One of the glorious things about trade is it increases the value of resources.  Let’s say I earn $10.  With that $10, I can consume 3 apples.  The value of my labor is 3 apples.  Now, let’s say that trade opportunities arise.  Via trade, I can now consume 6 apples with my $10 worth of labor.  The value of my labor has doubled!

Now, let’s say local apple growers, angry that more apples are entering the market, successfully lobby for a tariff on apples.  The effect of the tariff means I can now only consume 4 apples.  The value of my labor has fallen!*  Tariffs (and taxes in general) from the prospective of the consumer are value destroyers.  Tariffs, in this manner, are akin to a disease destroying apple crops (or, perhaps more accurate, bandits constantly raiding apple crops).

Let’s look at the mirror image here – the same situation, but from the producer’s point of view:

In autarky, the value of apples are $3.33 per apple.  Following the opening of trade, that value falls to $1.67.  With the implementation of the tariff, the value rises to $2.50.  From the prospective of the producer, tariffs are value creators.

In an upcoming blog post, I will be writing about some rules of thumb I think (with the help of Armen Alchian) are helpful in determining whose value perspective should prevail.  However, I wanted to emphasize the value-changing nature of tariffs in this blog post, so I will end it here.

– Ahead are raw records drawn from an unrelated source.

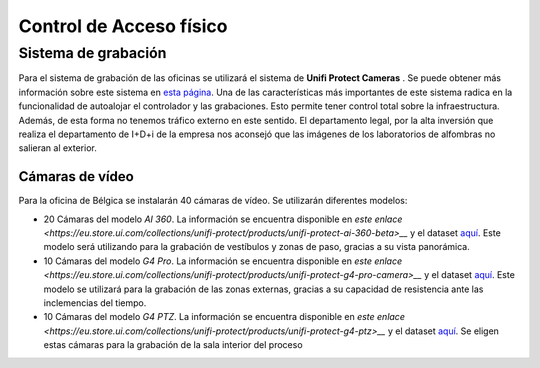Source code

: ************************
Control de Acceso físico
************************

Sistema de grabación
====================
Para el sistema de grabación de las oficinas se utilizará el sistema de **Unifi Protect Cameras** . Se puede obtener más información sobre este sistema en `esta página <https://ui.com/camera-security>`__.
Una de las características más importantes de este sistema radica en la funcionalidad de autoalojar el controlador y las grabaciones. Esto permite tener control total sobre la infraestructura. Además, de esta forma no tenemos tráfico externo en este sentido. 
El departamento legal, por la alta inversión que realiza el departamento de I+D+i de la empresa nos aconsejó que las imágenes de los laboratorios de alfombras no salieran al exterior. 

Cámaras de vídeo
-----------------
Para la oficina de Bélgica se instalarán 40 cámaras de vídeo. 
Se utilizarán diferentes modelos:

* 20 Cámaras del modelo *AI 360*. La información se encuentra disponible en `este enlace <https://eu.store.ui.com/collections/unifi-protect/products/unifi-protect-ai-360-beta>__` y el dataset `aquí <https://dl.ubnt.com/ds/uvc-ai-360_ds>`__. Este modelo será utilizando para la grabación de vestíbulos y zonas de paso, gracias a su vista panorámica.
* 10 Cámaras del modelo *G4 Pro*. La información se encuentra disponible en `este enlace <https://eu.store.ui.com/collections/unifi-protect/products/unifi-protect-g4-pro-camera>__` y el dataset `aquí <https://dl.ui.com/datasheets/unifi/UVC-G4-PRO_DS.pdf>`__. Este modelo se utilizará para la grabación de las zonas externas, gracias a su capacidad de resistencia ante las inclemencias del tiempo. 
* 10 Cámaras del modelo *G4 PTZ*. La información se encuentra disponible en `este enlace <https://eu.store.ui.com/collections/unifi-protect/products/unifi-protect-g4-ptz>__` y el dataset `aquí <https://dl.ubnt.com/ds/uvc-g4-ptz-ds.pdf>`__. Se eligen estas cámaras para la grabación de la sala interior del proceso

*To the untrained eye, one might argue “You were consuming 3 apples.  Even with the tariff, you’re consuming 4.  You still are made better off!  So why not enact the tariff?”  While it is true that one is better off in this tariff-trade scenario than in autarky (no trade), we must look beyond the seen effects for the unseen effects.  One would be considerably better off (to the tune of 2 more apples) without the tariff.  The negative effects of the tariff, while unseen, are very real.

Remember Thy Broken Windows

Taking credit for about 1,000 jobs “staying” in Indiana from a Carrier plant’s decision not to move to Mexico, President-elect Trump proclaimed “Companies are not going to leave the US anymore without consequences.  Leaving the country is going to be very very difficult.”  This statement should strike fear into the hearts of liberty-loving, crony-capitalist hating people everywhere. Unfortunately, many of praised it as a step in the right direction, that the $7m in tax breaks is a “good deal.”  However, this is anything but a good deal.  It sets dangerous expectations that will cost Americans jobs, investments, and wealth.

Let’s start with the explicit threat in Trump’s words.  Firms, that operate or expand into the US, will lose their freedom to make business-effective moves.  This will increase the relative cost of doing business in the US (since the cost of relocation outside the country is now higher), making operating outside the country, not expanding operations at all, or automating, more attractive options. Firms will be far more cautious about their operations, thus reducing the total number of potential jobs and investment in the US.  This is the “unseen” effects of Trump’s threats.  The 1,000 jobs “saved” could come at the cost of many more unseen jobs “lost.”

Another side effect (which flies in the face of one of Trump’s campaign promises to “drain the swamp”) is this move will increase lobbying.  As Justin Wolfers tweeted: “Every savvy CEO will now threaten to ship jobs to Mexico, and demand a payment to stay. Great economic policy.”  There is now an increased incentive for firms to lobby government for funds should they want to leave or relocate.  Given lobbying is certainly an arms race, firms will pour more money into lobbying and less into R&D or their employees.  To be sure, this is already a norm in the US, but Trump is merely perpetuating and expanding it, as opposed to ending it.

So, we have reduced investment into the US and increased interest in lobbying, both of which are economically inefficient activities.  Seems like quite a steep price to pay to give a temporary stay of execution for 1,000 jobs.